- _Aim of the exercise_:
Lift out, unaltered, the lines of the material below between the line holding "Flow diagram of" and the line holding "Figure 2. Relative", counting both.

- _Provided information_:
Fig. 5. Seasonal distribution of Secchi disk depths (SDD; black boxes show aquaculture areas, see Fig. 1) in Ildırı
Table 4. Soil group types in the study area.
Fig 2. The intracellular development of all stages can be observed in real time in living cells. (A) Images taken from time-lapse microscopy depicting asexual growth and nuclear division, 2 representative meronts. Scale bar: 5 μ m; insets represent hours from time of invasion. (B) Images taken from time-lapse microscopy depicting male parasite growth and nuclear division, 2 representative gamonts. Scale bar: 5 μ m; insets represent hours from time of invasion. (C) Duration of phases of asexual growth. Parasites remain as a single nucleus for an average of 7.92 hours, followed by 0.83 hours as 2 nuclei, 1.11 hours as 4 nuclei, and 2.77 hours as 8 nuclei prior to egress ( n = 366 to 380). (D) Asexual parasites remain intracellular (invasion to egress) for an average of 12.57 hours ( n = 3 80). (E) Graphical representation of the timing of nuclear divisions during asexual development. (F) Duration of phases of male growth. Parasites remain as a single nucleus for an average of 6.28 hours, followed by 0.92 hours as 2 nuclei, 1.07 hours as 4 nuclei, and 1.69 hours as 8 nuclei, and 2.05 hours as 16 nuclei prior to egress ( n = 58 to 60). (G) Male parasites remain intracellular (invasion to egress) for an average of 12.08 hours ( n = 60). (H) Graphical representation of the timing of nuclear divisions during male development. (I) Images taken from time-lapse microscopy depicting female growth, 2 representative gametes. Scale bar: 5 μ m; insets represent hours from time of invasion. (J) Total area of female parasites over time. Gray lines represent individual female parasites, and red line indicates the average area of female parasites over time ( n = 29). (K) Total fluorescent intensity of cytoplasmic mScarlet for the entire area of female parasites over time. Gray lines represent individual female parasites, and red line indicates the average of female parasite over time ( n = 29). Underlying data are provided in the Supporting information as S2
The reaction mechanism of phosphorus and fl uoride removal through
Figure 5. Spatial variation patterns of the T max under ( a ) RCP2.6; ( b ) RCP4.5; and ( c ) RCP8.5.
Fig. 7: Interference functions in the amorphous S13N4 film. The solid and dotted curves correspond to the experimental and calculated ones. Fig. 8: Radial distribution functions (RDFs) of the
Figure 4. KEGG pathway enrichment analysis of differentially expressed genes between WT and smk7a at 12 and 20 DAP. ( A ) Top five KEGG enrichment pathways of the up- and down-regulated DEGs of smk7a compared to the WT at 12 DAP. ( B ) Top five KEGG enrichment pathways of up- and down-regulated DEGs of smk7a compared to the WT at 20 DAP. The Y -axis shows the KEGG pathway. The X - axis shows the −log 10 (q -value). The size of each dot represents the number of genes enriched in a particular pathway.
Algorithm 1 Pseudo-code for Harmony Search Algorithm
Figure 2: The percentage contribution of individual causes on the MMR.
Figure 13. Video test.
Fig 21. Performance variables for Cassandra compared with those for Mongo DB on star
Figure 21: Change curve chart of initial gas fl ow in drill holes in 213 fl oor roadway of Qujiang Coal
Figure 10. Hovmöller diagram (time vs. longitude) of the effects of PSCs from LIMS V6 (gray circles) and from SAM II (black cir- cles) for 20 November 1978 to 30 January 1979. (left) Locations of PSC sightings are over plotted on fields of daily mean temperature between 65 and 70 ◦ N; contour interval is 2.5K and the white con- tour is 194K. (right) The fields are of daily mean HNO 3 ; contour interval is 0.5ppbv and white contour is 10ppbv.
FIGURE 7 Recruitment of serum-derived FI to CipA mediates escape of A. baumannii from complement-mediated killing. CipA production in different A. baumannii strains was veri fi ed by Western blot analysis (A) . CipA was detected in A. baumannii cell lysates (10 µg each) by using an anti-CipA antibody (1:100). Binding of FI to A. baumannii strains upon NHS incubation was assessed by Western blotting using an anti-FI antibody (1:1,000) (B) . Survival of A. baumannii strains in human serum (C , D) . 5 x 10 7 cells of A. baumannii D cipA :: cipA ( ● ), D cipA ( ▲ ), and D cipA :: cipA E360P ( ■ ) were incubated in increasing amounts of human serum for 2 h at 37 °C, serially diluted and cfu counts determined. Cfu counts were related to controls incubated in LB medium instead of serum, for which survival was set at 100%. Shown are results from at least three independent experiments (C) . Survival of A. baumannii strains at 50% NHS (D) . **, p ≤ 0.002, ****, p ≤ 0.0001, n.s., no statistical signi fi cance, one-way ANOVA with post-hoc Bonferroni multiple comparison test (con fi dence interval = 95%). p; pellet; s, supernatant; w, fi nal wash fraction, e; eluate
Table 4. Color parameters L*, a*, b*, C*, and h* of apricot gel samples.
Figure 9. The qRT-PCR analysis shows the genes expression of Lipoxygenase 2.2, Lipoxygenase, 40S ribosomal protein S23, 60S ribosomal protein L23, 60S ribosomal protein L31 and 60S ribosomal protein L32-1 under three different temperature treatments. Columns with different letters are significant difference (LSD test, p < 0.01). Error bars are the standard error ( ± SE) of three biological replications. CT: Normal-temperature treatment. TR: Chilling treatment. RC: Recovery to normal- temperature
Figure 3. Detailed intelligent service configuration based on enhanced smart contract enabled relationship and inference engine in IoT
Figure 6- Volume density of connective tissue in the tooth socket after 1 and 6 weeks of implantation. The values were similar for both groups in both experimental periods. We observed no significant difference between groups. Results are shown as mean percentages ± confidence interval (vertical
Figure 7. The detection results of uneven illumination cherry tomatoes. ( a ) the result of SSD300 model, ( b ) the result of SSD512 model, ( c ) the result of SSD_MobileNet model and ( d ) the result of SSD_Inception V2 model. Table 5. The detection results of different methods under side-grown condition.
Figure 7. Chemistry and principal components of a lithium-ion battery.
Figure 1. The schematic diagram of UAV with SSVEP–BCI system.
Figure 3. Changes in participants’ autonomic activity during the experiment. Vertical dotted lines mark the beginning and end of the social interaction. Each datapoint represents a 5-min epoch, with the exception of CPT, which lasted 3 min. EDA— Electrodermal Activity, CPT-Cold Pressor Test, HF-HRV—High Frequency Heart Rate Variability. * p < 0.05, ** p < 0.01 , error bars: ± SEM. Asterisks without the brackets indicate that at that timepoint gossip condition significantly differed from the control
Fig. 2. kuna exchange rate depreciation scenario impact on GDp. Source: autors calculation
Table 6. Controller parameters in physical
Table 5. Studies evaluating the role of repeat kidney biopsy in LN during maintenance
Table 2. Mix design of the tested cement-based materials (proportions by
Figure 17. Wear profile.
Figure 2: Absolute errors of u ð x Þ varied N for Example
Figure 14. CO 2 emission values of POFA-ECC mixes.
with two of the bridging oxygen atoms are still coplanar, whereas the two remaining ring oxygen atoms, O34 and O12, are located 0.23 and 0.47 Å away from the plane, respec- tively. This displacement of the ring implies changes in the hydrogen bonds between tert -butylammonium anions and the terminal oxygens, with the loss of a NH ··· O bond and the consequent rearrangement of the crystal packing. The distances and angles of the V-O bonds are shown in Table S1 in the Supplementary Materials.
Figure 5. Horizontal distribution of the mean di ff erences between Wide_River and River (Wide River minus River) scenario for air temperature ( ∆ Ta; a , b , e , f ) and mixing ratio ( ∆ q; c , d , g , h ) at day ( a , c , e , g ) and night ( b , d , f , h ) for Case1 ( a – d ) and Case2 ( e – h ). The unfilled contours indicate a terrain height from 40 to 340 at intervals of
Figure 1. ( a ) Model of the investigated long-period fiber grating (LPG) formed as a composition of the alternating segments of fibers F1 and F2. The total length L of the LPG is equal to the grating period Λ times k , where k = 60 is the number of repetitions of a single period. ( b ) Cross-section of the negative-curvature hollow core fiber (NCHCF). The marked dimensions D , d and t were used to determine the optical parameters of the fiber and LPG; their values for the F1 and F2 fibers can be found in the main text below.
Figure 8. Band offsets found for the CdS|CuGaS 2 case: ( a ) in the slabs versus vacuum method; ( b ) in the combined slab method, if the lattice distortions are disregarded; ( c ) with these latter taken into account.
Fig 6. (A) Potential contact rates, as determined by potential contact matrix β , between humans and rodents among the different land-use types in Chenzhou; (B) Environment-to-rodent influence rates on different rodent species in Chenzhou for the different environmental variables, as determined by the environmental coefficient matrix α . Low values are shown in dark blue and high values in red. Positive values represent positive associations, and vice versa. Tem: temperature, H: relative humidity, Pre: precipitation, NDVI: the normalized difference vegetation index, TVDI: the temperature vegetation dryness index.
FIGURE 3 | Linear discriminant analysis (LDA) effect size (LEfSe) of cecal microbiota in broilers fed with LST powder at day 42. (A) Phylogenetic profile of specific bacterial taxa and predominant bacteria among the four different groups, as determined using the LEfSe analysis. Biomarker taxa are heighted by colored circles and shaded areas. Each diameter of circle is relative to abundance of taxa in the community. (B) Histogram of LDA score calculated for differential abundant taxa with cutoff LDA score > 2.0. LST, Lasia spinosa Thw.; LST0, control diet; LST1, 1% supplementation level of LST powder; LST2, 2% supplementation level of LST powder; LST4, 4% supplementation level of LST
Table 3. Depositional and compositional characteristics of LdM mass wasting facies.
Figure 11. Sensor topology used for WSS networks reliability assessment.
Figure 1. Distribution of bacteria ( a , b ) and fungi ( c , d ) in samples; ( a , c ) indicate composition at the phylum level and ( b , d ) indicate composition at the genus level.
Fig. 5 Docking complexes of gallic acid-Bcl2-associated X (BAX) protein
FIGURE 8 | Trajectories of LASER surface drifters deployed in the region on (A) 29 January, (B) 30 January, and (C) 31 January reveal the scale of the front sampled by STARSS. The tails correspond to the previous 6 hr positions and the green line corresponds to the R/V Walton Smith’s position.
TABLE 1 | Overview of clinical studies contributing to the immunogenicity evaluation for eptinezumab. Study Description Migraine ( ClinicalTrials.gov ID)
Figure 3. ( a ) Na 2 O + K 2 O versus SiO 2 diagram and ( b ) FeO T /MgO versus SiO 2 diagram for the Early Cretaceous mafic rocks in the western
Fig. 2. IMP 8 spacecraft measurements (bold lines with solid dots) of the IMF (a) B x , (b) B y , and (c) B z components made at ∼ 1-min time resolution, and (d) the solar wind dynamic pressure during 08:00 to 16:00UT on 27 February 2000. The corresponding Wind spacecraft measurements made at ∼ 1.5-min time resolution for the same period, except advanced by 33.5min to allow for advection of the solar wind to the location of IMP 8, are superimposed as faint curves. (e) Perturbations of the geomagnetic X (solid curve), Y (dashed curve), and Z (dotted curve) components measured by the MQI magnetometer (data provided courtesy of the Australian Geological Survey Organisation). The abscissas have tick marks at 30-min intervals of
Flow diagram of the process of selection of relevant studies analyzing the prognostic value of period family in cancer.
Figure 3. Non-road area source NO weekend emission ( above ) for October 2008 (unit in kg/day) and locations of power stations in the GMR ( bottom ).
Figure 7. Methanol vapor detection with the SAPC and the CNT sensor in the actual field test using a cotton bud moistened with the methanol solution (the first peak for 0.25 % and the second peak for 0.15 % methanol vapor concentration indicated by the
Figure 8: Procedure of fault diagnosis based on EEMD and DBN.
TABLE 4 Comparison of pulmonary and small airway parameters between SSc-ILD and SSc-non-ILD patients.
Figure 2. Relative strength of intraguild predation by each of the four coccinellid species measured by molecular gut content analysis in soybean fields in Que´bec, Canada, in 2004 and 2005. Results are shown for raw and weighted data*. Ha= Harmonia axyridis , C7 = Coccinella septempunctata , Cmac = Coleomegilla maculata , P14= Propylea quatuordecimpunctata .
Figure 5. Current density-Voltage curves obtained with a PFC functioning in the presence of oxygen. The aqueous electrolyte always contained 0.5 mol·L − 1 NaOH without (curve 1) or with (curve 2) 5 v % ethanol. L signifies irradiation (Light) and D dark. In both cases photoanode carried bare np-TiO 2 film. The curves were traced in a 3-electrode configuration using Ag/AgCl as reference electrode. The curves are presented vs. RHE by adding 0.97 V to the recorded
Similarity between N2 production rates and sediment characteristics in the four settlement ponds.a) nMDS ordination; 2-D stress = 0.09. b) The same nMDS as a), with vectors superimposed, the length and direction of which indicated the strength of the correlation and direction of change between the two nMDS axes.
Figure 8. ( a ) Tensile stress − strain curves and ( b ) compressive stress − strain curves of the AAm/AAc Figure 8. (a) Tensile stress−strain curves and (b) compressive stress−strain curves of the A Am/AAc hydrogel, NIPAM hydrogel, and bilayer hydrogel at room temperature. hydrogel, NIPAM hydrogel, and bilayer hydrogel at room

- _Result of the exercise_:
Flow diagram of the process of selection of relevant studies analyzing the prognostic value of period family in cancer.
Figure 3. Non-road area source NO weekend emission ( above ) for October 2008 (unit in kg/day) and locations of power stations in the GMR ( bottom ).
Figure 7. Methanol vapor detection with the SAPC and the CNT sensor in the actual field test using a cotton bud moistened with the methanol solution (the first peak for 0.25 % and the second peak for 0.15 % methanol vapor concentration indicated by the
Figure 8: Procedure of fault diagnosis based on EEMD and DBN.
TABLE 4 Comparison of pulmonary and small airway parameters between SSc-ILD and SSc-non-ILD patients.
Figure 2. Relative strength of intraguild predation by each of the four coccinellid species measured by molecular gut content analysis in soybean fields in Que´bec, Canada, in 2004 and 2005. Results are shown for raw and weighted data*. Ha= Harmonia axyridis , C7 = Coccinella septempunctata , Cmac = Coleomegilla maculata , P14= Propylea quatuordecimpunctata .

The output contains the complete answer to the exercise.